## Excerpt to read

● ● ● ●

Tomorrow I am away back down to Glasgow. After being off chemo tablets for a month I am going to go down to pick them up and I can’t say I am looking forward to it. While at the moment I do have an infection, which means I wont be able to start the chemo straight away, I know that at some point next week I will have to start popping the tablets again. I thought that going on the tablets was going to be easy but it turns out that is not the case. Today, however, I heard that after being off the tablets for such a long time my liver function and blood count is almost normal again and I am willing to take that as a win. I am also letting myself enjoy the run up to Christmas this year. I know it is only November but this time last year I was very sick (and very, very yellow) and unsure what the future held so this year I am making up for lost time. Therefore be warned that from now (until the tablets do their nasty stuff) I am declaring it the season to be merry and so help anything, especially cancer, that gets in my way.
Home tomorrow or the next day, yippee. I have been on lots of antibiotics and have been given blood (I can’t stress this strongly enough but if you can please, please donate) and I have now been off chemo for 2 weeks so while I may be in hospital I am actually feeling the best that I have in a long while. This said they do plan to dose me up before letting me go (evil, evil doctors). So with this in mind the plan is to go home and enjoy the run up to Christmas (yes I am using the C word already) making up for last year. I love this time of year, I love the hope and the promise that it offers. The sun is shining, the sky is blue and I am getting home soon, what more can a girl ask for? Well I do have a list but…..
Ok call this overshare but the problem with having a lump/infection in your breast is that you have to keep flashing your boobs at strangers. Now there may once have been a time in my life, given enough to drink, that would not have been an issue but really that was around 20 years ago and I think I am well past that point now (if my parents are reading this I was ALWAYS well behaved). Also my wonderful doctors (and they are) stopped by today to say that I will be in over the weekend so no bonfire night for me this year. However being that I am in the centre of Glasgow I guess I can find a window somewhere that points in a direction of a firework display. Oh well here’s to November 5th 2017 as there is no way I am missing 3 Guy Fawkes nights in a row. Now I call that forward planning.

● ● ● ●

## Tasks to complete
- A) List the treatments that the blog entries say the writer has received.
- B) According to the blog entries, what had the writer's liver function and blood count become after a long break from the chemo tablets?
- C) Extend the blog entries about the writer's cancer treatment, picking up after their final sentence.
The material that comes next is separate from the blog entries and unrelated to them.

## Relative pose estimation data

● ● ● ●

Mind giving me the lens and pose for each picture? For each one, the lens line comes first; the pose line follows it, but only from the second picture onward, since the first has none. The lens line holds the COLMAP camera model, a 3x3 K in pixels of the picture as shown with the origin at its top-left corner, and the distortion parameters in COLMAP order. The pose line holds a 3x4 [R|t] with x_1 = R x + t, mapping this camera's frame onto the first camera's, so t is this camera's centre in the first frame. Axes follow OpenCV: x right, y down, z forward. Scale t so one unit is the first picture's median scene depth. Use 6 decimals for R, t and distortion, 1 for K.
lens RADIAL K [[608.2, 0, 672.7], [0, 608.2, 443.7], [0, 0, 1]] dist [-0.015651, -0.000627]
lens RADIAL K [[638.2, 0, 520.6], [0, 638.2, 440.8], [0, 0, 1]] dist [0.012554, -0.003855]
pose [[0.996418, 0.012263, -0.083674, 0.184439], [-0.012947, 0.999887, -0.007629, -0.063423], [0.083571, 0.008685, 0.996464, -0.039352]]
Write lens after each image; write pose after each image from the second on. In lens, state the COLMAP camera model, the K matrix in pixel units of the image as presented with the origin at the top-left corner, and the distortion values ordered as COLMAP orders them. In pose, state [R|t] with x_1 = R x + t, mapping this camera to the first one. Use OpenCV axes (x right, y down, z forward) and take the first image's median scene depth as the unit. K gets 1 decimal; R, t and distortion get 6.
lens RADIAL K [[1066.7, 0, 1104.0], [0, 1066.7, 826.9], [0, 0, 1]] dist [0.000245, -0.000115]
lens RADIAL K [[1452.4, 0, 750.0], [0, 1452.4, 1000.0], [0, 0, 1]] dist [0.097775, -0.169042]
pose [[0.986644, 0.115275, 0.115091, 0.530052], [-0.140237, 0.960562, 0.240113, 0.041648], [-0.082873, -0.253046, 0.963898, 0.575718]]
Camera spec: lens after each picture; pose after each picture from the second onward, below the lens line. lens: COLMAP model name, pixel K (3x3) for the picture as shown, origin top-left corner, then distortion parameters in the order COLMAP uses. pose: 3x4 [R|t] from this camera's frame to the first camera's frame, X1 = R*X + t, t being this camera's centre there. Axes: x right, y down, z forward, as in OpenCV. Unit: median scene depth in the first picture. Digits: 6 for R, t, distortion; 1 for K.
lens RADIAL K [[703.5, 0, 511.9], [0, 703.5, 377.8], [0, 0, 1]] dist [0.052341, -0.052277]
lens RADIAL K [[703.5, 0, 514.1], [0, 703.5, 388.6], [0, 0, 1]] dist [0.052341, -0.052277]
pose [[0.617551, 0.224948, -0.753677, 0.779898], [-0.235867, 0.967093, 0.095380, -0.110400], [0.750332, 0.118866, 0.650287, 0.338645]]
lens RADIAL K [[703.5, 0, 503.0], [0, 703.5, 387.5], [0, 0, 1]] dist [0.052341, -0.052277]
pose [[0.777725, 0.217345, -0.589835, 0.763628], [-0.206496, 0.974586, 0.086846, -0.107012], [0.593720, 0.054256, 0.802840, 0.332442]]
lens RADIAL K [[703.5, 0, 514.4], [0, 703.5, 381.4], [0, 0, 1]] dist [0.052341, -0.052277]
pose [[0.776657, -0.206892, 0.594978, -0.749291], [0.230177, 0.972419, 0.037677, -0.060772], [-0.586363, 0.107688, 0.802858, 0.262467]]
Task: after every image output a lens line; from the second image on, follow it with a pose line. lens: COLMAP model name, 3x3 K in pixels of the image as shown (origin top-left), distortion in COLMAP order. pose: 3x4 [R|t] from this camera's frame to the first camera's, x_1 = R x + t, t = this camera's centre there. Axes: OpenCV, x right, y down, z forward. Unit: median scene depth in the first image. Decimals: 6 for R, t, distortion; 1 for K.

● ● ● ●

## Numbered answers
- A) Chemo tablets, antibiotics, and blood.

- B) They were almost normal again.

- C)
Life has a funny way of making circles. This time last year I was in hospital and I was kind of hoping that I was finished with sleep overs in the Beatson but no such luck. A week ago on Friday I came down and was taken off my chemo (big smile) as I was on a bit too much and I was struggling with various infections. Since then everything has mostly improved so today I came down for intravenous and intrathecal chemo only to be told that I was going to be moving back in due to an infection and that chemo was cancelled again (the things one does to avoid it). So here I am chilling in the Friends of the Beatson, as I probably was this time last year, but on the plus side I know I will be out in a few days (I truly thank God for intravenous antibiotics). As always the staff here (like all the medical staff I have met) are fantastic and the 7 hours I spent in out-patients waiting to see what was happening passed in a blur of fun and laughter. I guess even though I may not want to be here I have to admit that there are much worse places I could be and fingers crossed it is only for a couple of days as this year I intend to be home for bonfire night.